Diciotto i mesi della sua prigionia, durante la quale, Silvia Romano ammette di non aver dovuto mai subire molestie, violenze, o aggressioni di alcun tipo. Tre, le dimore, dove sarebbe stata nascosta dai suoi sequestratori, dove pare avrebbe scritto un diario, rimasto nelle mani dei Jihadisti. Scesa dall’aereo, la giovane, non sembra provata, ma ciò che lascia sconcerto negli occhi di tutti, è il suo abbigliamento: abiti lunghi di tradizione islamica, e la dichiarazione successiva, di essersi convertita all’islam. Anche il nome, sembrerebbe essere mutato, insieme a lei in questi diciotto mesi. Silvia Romano, adesso è Aisha.
Il commento positivo di Luigi Di Maio
Di tutt’altra natura la reazione di Di Maio (ministro degli esteri).
«Silvia è una giovane ragazza che ha vissuto 18 mesi da prigioniera. Prima in Kenya. Poi in Somalia. A soli 23 anni. Grazie all’impegno di donne e uomini dello Stato oggi è nuovamente in Italia, tra le braccia della sua famiglia. E questa è l’unica cosa che conta. Silvia è viva, sta bene. Adesso, per favore, un po’ di rispetto».
Anche Gualtiero Bassetti (arcivescovo Consiglio Episcopale Permanente) commenta l’accaduto, vedendo in Silvia, la possibile figlia di ognuno di noi.
Islamofobia e sessismo
A dare un nome ai dubbi che molti italiani stanno avendo in queste ultime ore è Cecilia Strada (attivista per i diritti umani ed ex presidente di Emergency). L’attivista, infatti sottolinea come ci sia stato un attaccamento morboso sull’abbigliamento della Romano, ma soprattutto sul fatto che abbia avuto una conversione religiosa. Tali perplessità lasciano trapelare dei pregiudizi, più comunemente chiamati con il nome di -islamofobia- vedendo nella diversità forse, il male a cui siamo stati abituati a vedere oggi nelle barbarie Isis. E sulla calca dei precedenti sequestri, Cecilia Strada, si pone una domanda: «Quando viene rapita una donna diventa Silvia, Vanessa, Simona. La stessa cosa non succede con gli uomini.

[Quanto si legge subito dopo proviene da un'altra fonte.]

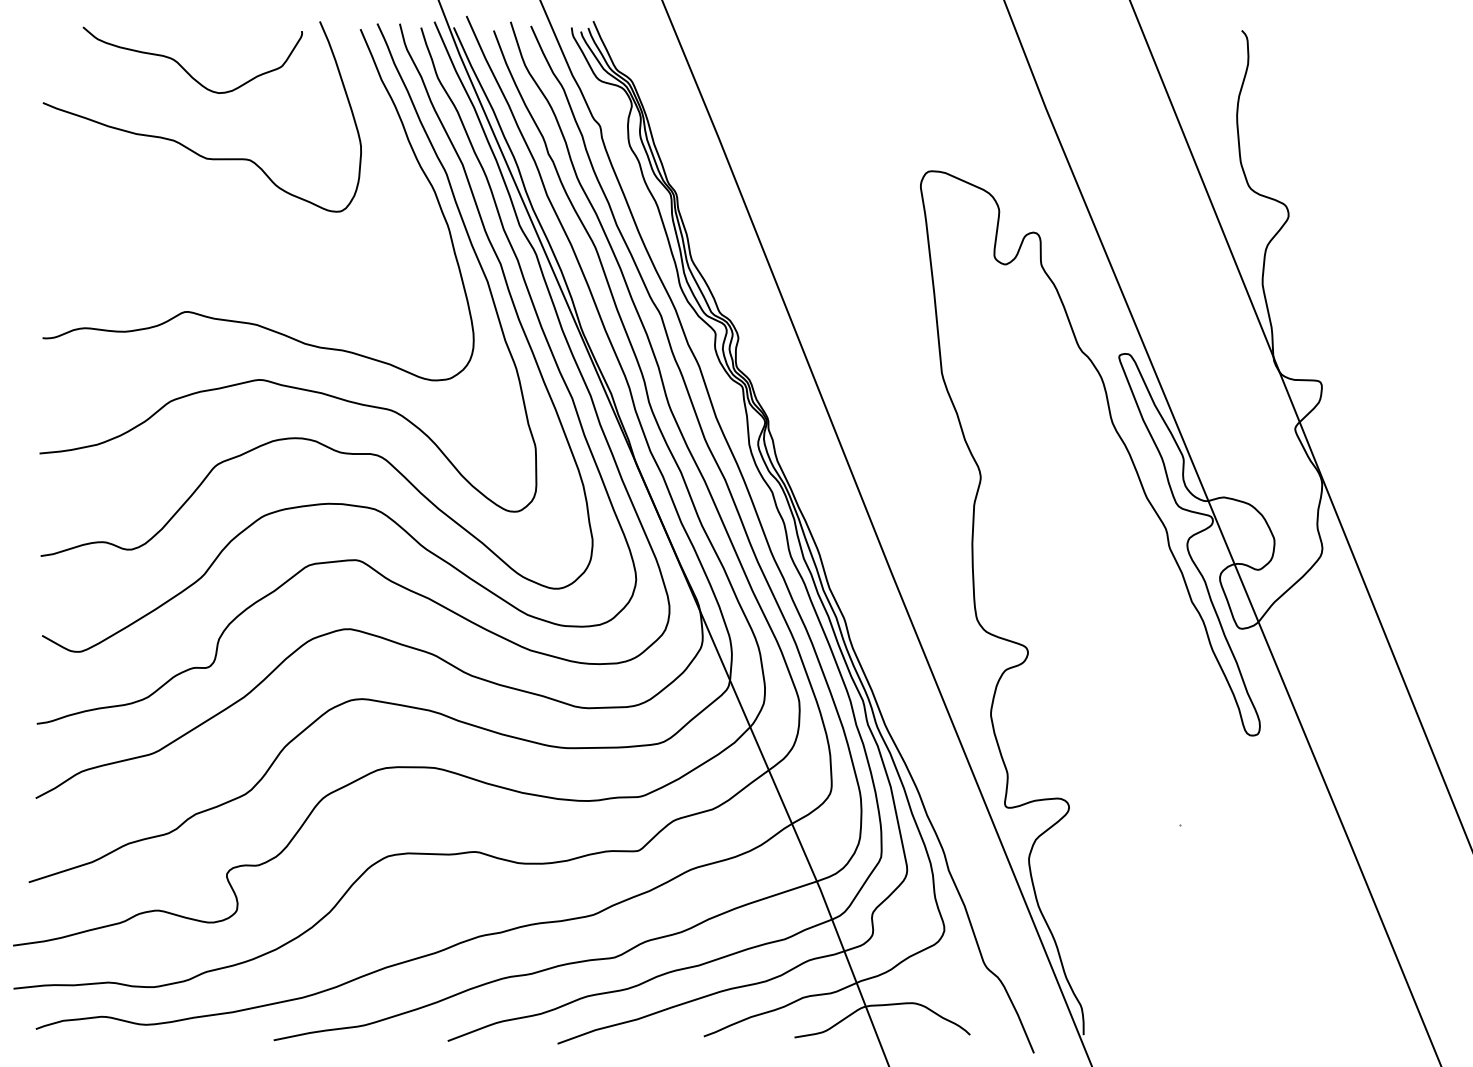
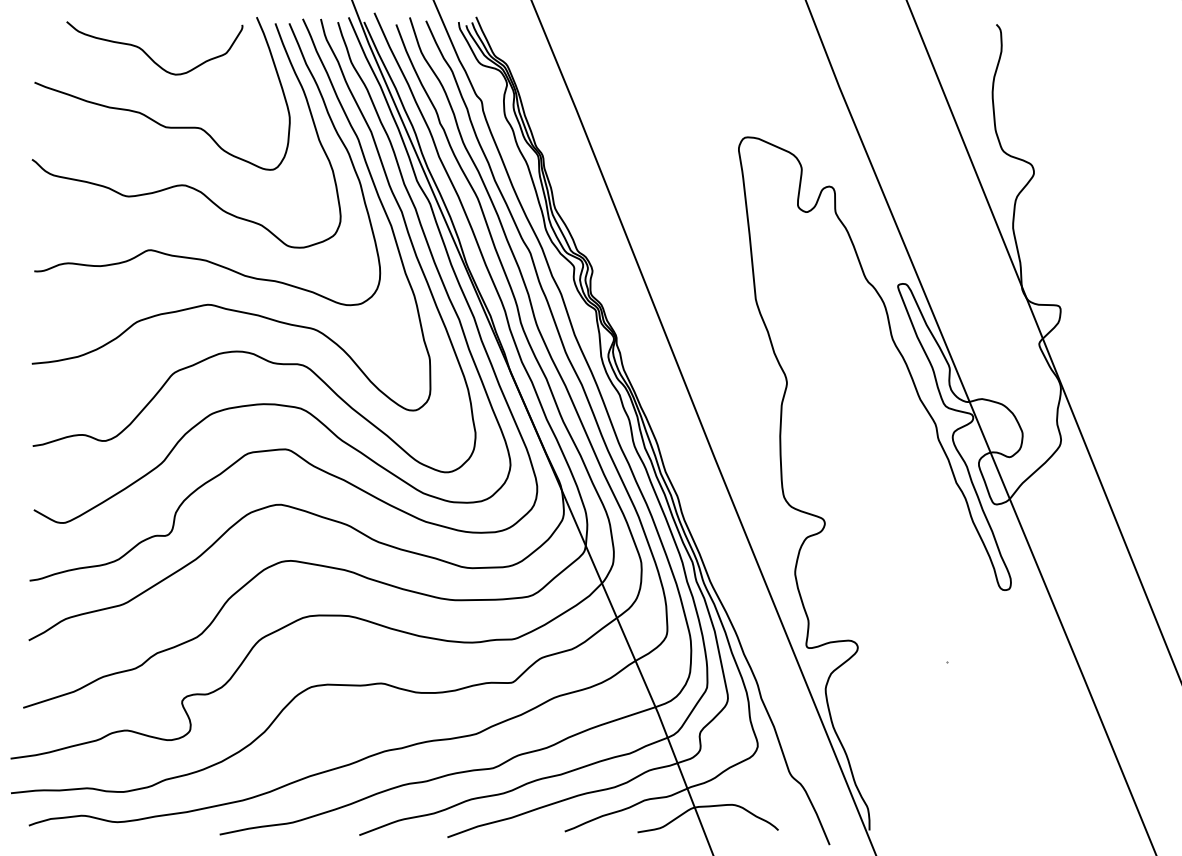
curve: (232, 230) -> (186, 184), added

Perché?».
Una questione controversa che divide il popolo tra contrari e favorevoli. Un denaro che sembra essere stato dato o non dato agli Jihadisti per la liberazione. In una questione intricata, che si tinge di giallo, dove Silvia Romano, parte per fare del bene, vive la prigionia, e torna Aisha. Una questione che divide l’Italia più di quanto non abbia già fatto il coronavirus, con le sue regole di distanziamento sociale. In un momento difficile, dove una notizia come questa, per qualcuno è motivo di festeggiamento, per altri qualcosa che impoverisce ancora di più le casse dello Stato.